> WHAT YOU ARE ASKED TO DO
Scan the entries for lines with the word "centimetres", then copy those lines.

(GIVEN RECORDS begins)

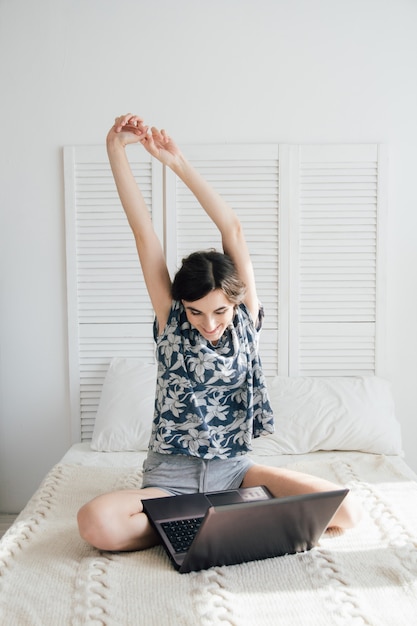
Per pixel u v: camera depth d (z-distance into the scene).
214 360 1.94
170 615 1.46
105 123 3.13
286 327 3.18
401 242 3.15
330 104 3.11
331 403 2.88
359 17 3.09
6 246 3.19
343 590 1.56
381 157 3.09
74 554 1.79
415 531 1.90
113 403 2.95
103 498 1.82
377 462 2.63
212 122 3.13
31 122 3.14
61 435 3.25
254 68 3.11
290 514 1.68
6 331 3.22
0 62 3.12
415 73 3.10
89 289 3.19
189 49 3.11
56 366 3.23
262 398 2.06
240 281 1.88
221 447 2.02
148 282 2.01
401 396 3.19
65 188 3.13
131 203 1.97
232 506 1.58
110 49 3.11
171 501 1.88
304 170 3.12
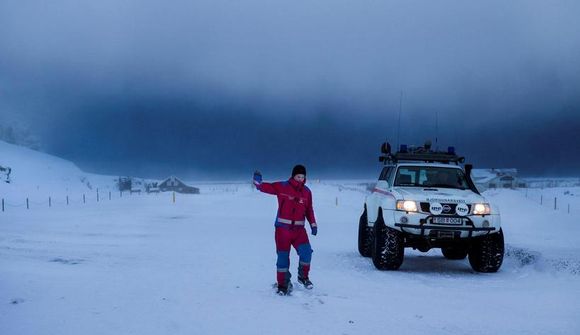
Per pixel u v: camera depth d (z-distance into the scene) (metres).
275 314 5.89
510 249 12.60
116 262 11.05
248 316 5.76
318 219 30.56
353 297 7.16
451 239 10.09
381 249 10.11
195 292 7.15
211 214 33.97
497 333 5.41
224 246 14.91
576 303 7.03
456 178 11.66
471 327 5.61
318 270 10.09
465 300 7.23
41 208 42.16
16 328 5.10
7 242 14.79
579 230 21.44
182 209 39.47
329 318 5.78
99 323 5.34
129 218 28.55
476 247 10.38
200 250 13.77
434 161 12.48
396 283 8.71
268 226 23.86
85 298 6.60
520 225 25.30
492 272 10.33
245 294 7.06
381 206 10.52
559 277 9.45
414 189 10.78
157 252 13.16
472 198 10.16
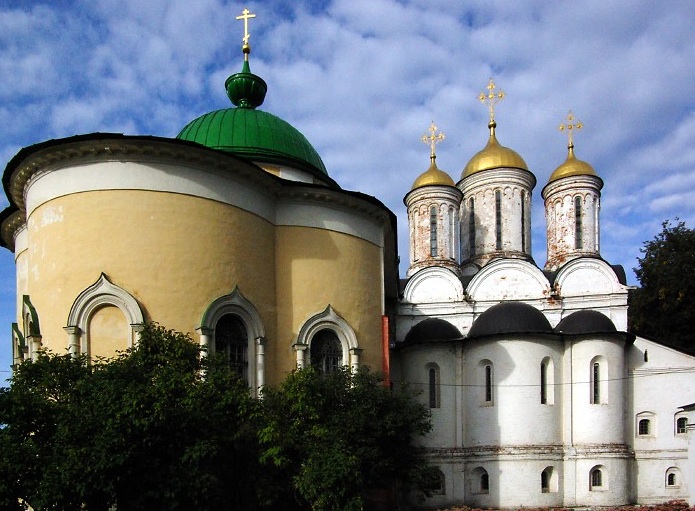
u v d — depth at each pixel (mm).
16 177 23141
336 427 19562
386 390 21938
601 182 44625
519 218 45656
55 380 16250
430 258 44719
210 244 22297
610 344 33844
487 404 33531
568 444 33125
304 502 19156
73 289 21062
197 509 16500
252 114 30000
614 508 30391
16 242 28219
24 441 15070
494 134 48406
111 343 20922
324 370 25250
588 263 38469
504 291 38906
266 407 19203
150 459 15148
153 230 21500
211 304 21844
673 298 42781
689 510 27531
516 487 31828
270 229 24969
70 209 21531
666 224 46156
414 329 36844
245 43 33375
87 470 14094
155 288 21219
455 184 48375
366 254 27125
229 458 18203
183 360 17125
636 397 35156
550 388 33469
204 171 22531
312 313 25016
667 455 34375
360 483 18141
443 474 33531
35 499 14297
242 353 23078
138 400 14672
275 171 28312
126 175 21578
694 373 34938
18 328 26734
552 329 34219
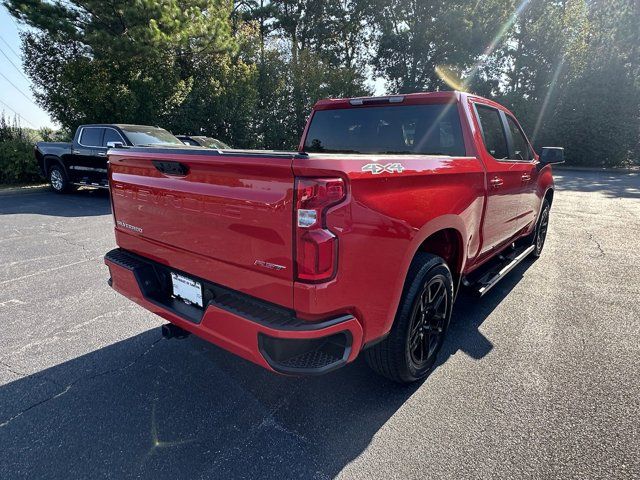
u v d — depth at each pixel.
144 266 2.82
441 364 3.06
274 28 32.44
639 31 21.59
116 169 2.95
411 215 2.33
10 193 12.29
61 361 3.10
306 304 1.90
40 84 16.45
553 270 5.28
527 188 4.52
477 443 2.26
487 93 27.97
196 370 3.00
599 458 2.14
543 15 24.81
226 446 2.25
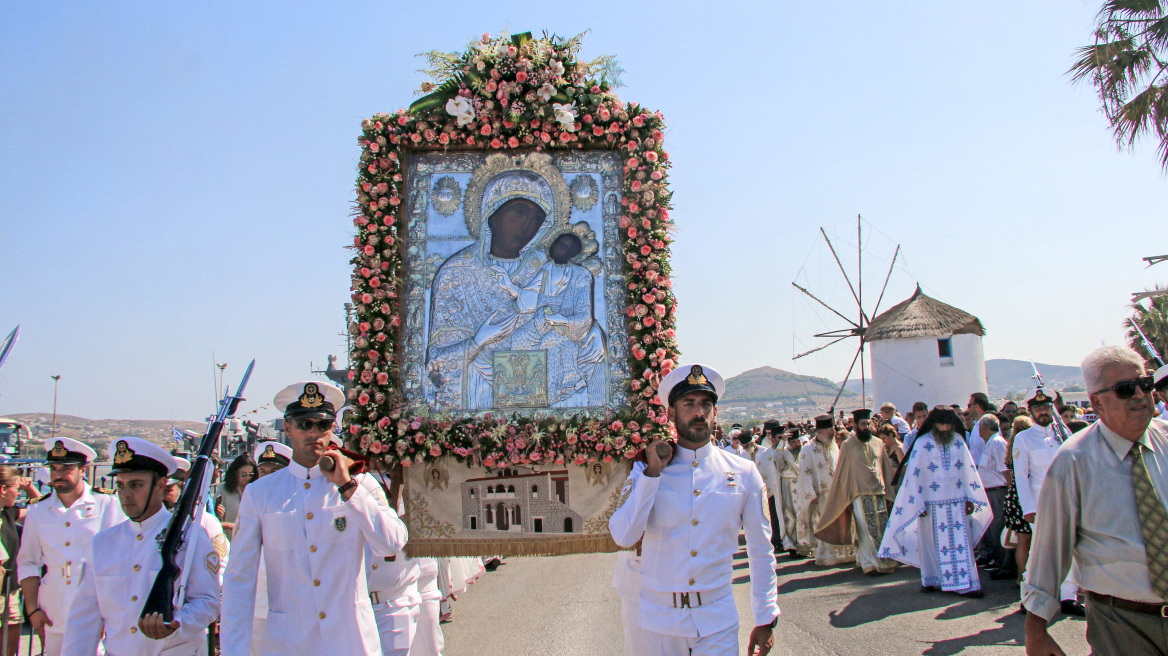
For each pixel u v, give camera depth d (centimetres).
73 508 666
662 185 679
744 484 484
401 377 657
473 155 698
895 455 1287
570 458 628
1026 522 896
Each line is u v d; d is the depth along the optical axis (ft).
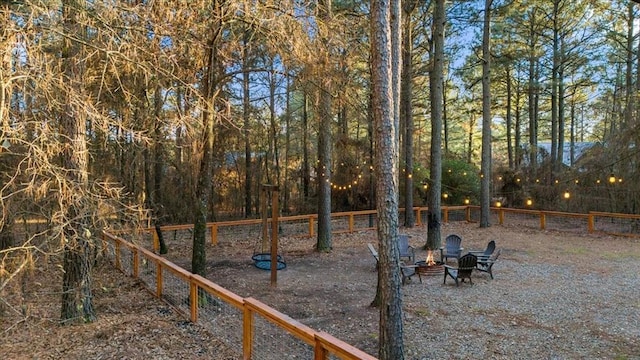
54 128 12.47
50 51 15.25
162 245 35.12
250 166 56.65
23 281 14.07
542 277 27.78
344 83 22.71
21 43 11.19
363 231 46.60
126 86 18.06
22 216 13.70
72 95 12.21
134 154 25.75
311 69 19.98
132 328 17.37
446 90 70.69
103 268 27.27
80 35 14.03
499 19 50.11
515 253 35.50
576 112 76.23
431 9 46.57
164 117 19.08
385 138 13.91
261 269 30.55
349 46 22.88
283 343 15.94
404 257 32.48
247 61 24.18
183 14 16.35
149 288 23.24
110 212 15.01
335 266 31.76
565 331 18.49
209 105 15.44
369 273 29.68
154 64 15.10
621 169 40.14
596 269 29.53
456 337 18.01
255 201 58.54
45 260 13.32
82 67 15.19
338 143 56.54
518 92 63.52
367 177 59.41
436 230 37.14
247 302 13.73
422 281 27.48
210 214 53.52
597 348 16.65
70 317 17.61
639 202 42.01
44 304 18.88
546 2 53.42
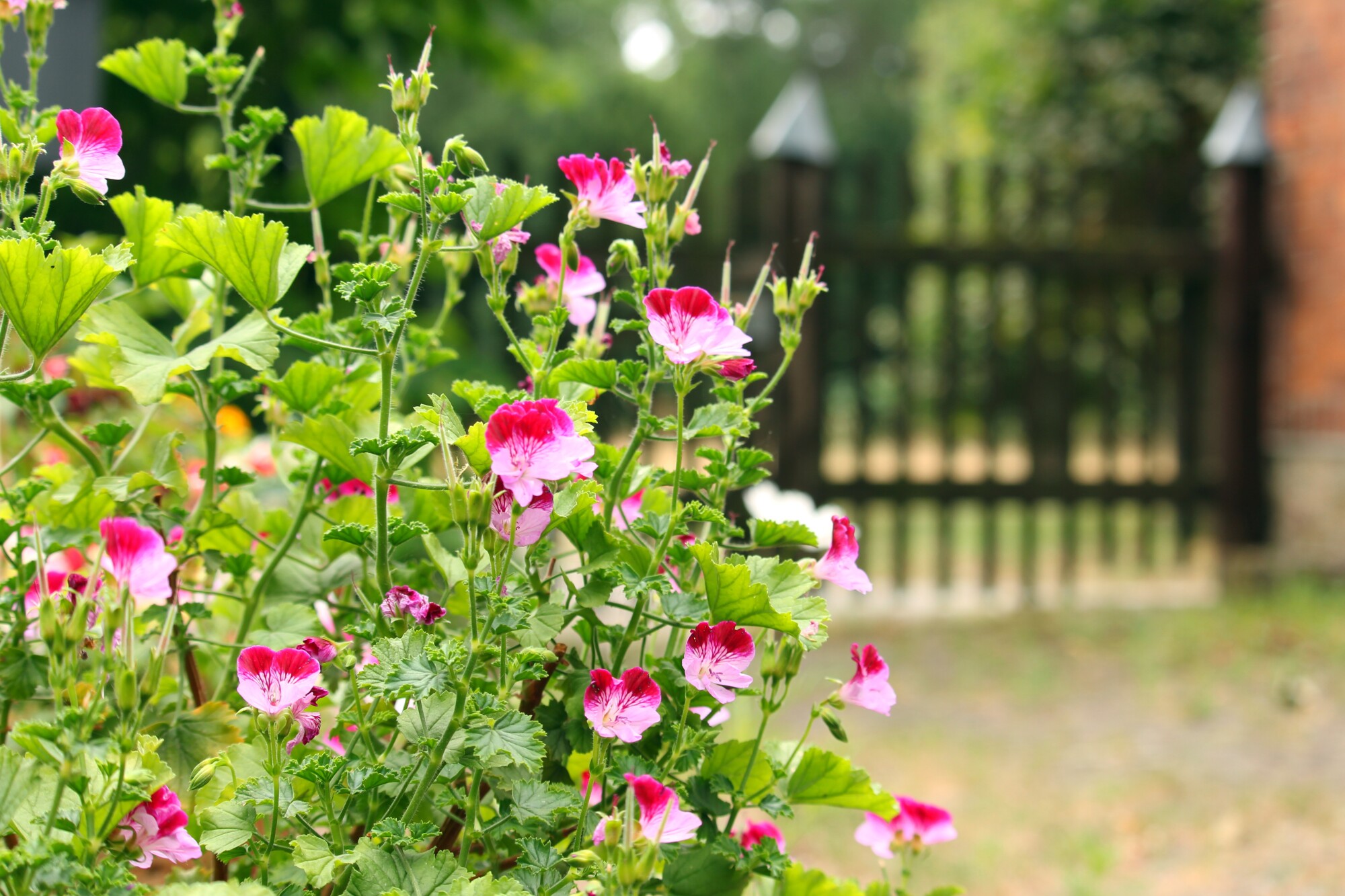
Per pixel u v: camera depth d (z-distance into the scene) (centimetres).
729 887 133
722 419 140
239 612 179
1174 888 335
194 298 179
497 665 131
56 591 146
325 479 167
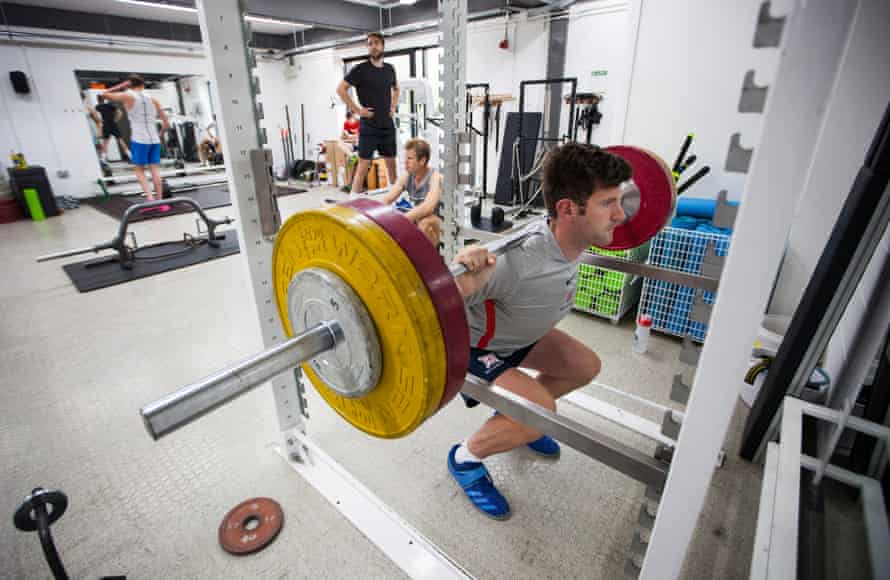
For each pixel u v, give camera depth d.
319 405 2.15
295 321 0.88
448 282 0.71
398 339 0.70
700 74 2.84
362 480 1.72
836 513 1.48
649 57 2.97
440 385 0.73
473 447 1.51
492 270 1.06
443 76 1.89
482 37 6.43
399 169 7.20
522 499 1.62
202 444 1.90
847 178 2.18
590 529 1.51
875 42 1.98
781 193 0.42
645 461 0.67
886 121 1.28
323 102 9.20
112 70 7.52
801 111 0.40
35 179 6.07
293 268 0.89
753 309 0.47
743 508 1.57
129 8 6.90
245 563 1.41
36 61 6.86
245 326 2.94
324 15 6.74
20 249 4.69
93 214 6.40
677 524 0.64
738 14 2.64
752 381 2.07
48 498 1.03
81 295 3.45
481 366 1.36
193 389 0.59
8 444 1.90
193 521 1.55
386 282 0.66
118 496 1.65
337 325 0.76
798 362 1.58
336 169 8.29
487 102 5.55
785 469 1.35
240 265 4.07
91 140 7.53
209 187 8.38
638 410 2.08
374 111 5.16
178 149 9.88
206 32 1.18
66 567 1.40
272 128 10.02
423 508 1.60
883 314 1.35
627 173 1.11
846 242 1.39
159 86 9.59
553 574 1.37
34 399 2.20
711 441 0.56
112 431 1.98
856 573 1.28
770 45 0.40
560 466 1.77
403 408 0.78
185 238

(GIVEN RECORDS ends)

> WRITTEN RESPONSE
For each pixel u v, give camera depth d (centimetres).
Per pixel u v: camera depth d (z-distance into the scene) (centimetres).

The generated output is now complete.